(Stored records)

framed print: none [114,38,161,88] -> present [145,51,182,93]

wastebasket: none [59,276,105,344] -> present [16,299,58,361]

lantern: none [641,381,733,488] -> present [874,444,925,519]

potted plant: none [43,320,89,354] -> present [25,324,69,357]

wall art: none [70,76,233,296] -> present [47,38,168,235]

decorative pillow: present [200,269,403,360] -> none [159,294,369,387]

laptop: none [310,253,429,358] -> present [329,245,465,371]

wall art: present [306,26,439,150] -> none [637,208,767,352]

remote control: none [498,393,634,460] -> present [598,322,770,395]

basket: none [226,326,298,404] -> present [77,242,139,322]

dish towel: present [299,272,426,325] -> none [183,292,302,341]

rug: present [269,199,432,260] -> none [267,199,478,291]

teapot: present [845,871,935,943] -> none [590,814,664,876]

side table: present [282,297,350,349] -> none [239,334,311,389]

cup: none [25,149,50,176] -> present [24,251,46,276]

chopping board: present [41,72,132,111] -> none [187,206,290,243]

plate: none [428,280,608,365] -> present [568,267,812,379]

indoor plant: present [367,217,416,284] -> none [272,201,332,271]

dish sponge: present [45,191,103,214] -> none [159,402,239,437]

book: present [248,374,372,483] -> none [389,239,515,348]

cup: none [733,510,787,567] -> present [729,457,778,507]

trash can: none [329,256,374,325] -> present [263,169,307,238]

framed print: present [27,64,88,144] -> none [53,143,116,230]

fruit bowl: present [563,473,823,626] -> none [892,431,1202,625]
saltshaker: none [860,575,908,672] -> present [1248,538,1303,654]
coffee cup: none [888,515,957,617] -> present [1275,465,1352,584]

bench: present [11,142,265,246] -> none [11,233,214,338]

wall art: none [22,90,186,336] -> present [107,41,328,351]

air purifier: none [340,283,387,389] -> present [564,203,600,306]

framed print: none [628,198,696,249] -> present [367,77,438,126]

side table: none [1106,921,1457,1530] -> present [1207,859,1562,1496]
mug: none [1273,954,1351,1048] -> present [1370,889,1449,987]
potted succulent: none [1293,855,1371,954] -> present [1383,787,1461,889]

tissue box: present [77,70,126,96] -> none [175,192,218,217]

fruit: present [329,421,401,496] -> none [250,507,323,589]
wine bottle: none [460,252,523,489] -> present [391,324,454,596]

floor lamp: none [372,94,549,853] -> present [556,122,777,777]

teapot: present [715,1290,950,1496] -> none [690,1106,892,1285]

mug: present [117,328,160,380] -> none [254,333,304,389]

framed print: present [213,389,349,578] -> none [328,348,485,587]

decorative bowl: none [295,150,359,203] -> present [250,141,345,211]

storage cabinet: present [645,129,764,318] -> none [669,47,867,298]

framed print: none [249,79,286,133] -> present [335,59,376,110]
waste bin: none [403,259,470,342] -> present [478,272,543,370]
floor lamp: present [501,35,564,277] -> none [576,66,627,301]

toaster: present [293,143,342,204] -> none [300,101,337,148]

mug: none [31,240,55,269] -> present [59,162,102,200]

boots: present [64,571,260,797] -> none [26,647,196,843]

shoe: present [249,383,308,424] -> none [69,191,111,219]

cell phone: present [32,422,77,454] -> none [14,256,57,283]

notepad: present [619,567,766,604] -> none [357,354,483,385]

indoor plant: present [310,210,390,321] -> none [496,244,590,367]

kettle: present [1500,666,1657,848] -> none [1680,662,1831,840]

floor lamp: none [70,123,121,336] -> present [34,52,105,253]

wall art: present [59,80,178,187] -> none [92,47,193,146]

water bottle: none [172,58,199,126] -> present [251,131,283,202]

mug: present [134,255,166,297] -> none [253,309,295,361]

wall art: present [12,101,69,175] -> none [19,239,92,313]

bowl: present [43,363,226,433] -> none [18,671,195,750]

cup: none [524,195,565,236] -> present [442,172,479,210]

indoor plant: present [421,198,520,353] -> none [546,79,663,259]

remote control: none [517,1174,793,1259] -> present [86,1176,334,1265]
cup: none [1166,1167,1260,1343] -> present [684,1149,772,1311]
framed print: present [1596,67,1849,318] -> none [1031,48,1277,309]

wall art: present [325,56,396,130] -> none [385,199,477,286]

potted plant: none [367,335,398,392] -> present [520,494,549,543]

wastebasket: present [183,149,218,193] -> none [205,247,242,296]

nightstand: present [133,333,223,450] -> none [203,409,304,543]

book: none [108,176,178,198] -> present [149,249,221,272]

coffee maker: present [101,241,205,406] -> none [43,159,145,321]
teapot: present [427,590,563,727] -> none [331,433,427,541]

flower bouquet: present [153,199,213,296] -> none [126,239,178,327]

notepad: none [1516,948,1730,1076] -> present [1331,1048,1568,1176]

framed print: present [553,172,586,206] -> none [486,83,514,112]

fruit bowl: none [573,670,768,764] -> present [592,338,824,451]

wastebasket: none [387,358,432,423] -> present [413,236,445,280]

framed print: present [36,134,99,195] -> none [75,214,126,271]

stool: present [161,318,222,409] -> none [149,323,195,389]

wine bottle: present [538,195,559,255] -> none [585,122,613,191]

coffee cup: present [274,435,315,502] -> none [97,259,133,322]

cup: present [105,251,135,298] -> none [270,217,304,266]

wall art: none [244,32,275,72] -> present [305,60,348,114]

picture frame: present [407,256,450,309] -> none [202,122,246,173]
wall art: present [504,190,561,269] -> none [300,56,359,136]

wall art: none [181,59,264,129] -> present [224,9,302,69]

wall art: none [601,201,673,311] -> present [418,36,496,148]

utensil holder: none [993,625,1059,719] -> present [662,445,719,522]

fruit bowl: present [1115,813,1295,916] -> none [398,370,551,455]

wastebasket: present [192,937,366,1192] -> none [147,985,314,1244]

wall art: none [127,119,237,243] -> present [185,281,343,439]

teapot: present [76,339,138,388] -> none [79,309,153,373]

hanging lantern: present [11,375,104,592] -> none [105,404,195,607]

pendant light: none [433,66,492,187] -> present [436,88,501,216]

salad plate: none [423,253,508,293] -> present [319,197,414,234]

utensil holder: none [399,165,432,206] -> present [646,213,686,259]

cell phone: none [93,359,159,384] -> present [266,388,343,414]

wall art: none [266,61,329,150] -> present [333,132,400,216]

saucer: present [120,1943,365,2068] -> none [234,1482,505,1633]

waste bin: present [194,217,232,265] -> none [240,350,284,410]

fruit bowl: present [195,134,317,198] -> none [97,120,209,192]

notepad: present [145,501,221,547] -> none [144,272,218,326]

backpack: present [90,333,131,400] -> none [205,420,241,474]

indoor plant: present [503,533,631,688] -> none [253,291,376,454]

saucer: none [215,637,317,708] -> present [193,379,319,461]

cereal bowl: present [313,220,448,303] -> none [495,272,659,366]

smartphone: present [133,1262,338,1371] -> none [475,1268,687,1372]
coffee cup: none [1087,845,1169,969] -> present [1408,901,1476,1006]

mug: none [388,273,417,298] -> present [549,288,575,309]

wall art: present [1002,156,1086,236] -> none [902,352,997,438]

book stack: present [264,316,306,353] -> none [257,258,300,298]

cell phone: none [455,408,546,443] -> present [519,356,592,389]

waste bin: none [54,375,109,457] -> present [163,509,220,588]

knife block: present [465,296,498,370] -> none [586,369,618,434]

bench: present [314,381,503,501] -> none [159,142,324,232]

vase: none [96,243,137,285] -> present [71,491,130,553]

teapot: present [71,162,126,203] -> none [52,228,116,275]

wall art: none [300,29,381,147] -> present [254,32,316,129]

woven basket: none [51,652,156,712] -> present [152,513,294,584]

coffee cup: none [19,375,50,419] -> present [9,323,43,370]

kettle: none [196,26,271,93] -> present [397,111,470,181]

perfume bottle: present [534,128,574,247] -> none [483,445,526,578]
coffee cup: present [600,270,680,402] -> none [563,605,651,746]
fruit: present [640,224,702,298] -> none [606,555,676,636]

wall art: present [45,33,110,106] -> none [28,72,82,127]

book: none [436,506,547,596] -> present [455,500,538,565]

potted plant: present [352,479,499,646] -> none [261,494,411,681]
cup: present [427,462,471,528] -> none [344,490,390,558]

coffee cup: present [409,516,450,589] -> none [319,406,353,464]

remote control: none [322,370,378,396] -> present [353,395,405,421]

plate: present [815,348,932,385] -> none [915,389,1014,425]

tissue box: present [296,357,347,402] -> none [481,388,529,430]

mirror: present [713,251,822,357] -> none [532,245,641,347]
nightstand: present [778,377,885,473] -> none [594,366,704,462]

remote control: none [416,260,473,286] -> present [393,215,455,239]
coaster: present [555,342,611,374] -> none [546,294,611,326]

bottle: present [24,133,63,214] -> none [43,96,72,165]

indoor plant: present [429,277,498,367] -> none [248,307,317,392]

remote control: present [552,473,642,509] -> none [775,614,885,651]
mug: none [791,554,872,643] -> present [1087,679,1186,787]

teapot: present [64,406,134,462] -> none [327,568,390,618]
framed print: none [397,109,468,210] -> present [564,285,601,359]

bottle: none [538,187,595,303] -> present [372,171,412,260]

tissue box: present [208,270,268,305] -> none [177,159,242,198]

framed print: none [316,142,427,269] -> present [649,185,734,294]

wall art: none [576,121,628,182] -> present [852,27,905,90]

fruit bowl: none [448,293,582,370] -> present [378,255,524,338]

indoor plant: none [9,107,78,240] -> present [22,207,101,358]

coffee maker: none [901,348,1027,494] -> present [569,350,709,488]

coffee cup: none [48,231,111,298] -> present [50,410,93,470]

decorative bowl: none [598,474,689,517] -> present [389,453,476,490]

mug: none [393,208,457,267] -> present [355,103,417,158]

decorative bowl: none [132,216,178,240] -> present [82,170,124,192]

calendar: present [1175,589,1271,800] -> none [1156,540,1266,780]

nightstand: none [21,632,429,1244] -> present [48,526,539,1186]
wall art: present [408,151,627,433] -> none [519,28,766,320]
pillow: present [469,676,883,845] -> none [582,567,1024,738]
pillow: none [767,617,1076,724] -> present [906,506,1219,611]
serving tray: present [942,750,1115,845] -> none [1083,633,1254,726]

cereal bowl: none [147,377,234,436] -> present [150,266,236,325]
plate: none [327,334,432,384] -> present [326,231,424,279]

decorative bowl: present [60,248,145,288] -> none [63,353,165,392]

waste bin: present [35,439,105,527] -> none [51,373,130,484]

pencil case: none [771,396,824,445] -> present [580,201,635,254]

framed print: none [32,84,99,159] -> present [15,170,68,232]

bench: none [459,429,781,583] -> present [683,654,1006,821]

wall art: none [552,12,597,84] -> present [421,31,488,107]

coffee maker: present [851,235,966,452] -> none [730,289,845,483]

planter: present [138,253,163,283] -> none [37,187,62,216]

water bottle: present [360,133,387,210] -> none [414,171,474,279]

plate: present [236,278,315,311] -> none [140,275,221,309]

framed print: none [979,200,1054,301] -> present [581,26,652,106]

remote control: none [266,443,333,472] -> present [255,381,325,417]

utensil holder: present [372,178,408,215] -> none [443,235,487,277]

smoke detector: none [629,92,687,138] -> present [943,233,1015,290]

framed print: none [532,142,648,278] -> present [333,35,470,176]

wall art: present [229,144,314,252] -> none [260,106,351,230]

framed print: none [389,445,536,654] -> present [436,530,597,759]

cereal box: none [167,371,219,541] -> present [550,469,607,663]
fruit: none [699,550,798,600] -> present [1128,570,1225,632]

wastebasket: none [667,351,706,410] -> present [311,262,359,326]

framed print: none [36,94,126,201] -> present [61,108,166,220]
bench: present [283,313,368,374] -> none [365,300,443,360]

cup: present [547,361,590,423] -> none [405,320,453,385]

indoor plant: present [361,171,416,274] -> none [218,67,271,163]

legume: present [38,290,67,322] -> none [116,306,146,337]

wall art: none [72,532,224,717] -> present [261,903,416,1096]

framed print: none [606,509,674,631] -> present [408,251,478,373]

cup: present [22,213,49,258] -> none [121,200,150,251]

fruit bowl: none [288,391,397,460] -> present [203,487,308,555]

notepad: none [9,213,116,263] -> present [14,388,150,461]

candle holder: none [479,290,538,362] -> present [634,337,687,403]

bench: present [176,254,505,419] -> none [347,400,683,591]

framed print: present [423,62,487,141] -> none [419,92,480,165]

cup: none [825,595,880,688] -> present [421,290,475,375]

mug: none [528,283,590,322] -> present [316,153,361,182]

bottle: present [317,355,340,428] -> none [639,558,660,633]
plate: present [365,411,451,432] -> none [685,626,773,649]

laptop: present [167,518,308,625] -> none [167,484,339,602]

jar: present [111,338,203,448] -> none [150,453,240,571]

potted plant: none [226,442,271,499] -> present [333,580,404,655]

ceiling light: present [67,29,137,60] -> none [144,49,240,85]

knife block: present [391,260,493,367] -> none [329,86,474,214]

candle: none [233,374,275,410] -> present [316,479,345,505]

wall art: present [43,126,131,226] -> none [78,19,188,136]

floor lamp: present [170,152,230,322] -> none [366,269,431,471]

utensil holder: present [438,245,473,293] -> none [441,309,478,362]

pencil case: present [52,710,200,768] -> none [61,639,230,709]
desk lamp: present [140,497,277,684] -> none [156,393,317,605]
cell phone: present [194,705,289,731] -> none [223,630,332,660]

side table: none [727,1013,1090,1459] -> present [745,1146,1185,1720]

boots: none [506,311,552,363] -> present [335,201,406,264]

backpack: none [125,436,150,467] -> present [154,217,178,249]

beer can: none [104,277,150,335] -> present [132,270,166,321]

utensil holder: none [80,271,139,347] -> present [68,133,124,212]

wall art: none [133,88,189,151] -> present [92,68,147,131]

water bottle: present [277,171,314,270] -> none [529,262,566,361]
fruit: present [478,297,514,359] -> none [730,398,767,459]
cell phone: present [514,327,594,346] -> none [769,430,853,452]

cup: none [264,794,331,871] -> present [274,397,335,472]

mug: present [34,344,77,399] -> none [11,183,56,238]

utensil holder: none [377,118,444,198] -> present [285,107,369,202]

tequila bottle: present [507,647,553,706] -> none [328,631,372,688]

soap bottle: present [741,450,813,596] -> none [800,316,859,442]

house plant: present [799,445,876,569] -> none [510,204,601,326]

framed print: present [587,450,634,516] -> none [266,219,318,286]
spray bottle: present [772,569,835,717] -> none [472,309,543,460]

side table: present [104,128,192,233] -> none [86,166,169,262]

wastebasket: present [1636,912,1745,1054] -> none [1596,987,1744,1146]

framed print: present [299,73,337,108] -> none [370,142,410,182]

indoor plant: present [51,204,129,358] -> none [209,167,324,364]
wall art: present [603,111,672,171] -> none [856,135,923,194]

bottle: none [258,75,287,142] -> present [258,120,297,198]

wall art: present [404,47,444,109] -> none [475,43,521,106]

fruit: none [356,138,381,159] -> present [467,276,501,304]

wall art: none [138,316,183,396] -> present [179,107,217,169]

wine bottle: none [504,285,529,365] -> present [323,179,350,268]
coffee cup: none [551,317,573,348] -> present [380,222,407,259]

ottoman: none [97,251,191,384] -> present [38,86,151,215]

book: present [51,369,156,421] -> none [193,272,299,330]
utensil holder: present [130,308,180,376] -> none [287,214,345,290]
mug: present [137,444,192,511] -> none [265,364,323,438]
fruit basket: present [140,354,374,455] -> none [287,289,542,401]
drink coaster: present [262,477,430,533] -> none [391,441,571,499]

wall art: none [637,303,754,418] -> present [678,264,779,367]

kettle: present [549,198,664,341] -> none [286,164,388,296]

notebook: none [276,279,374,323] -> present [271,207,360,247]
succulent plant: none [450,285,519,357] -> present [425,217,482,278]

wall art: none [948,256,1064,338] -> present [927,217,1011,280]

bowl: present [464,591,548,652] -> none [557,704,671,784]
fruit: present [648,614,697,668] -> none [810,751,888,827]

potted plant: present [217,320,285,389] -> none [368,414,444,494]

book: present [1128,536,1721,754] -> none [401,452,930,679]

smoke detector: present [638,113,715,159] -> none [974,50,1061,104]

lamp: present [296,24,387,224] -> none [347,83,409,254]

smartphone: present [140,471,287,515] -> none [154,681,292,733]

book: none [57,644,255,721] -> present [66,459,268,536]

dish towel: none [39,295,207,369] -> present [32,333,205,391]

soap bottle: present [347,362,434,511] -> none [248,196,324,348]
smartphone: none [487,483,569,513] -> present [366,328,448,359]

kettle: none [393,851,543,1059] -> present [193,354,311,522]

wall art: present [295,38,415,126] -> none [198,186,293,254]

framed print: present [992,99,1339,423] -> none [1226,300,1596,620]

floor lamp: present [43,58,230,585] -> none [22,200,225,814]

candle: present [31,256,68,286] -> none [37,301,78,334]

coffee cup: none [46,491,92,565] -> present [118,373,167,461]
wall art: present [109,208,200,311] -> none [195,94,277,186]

AIM OF THE TASK
Could you transcribe the entries above word for word, from the line with "book: none [108,176,178,198]" down to the line with "notepad: none [1516,948,1730,1076]", keeping both?

RESPONSE BOX
book: none [108,176,178,198] -> present [149,249,221,272]

coffee maker: present [101,241,205,406] -> none [43,159,145,321]
teapot: present [427,590,563,727] -> none [331,433,427,541]

flower bouquet: present [153,199,213,296] -> none [126,239,178,327]

notepad: none [1516,948,1730,1076] -> present [1331,1048,1568,1176]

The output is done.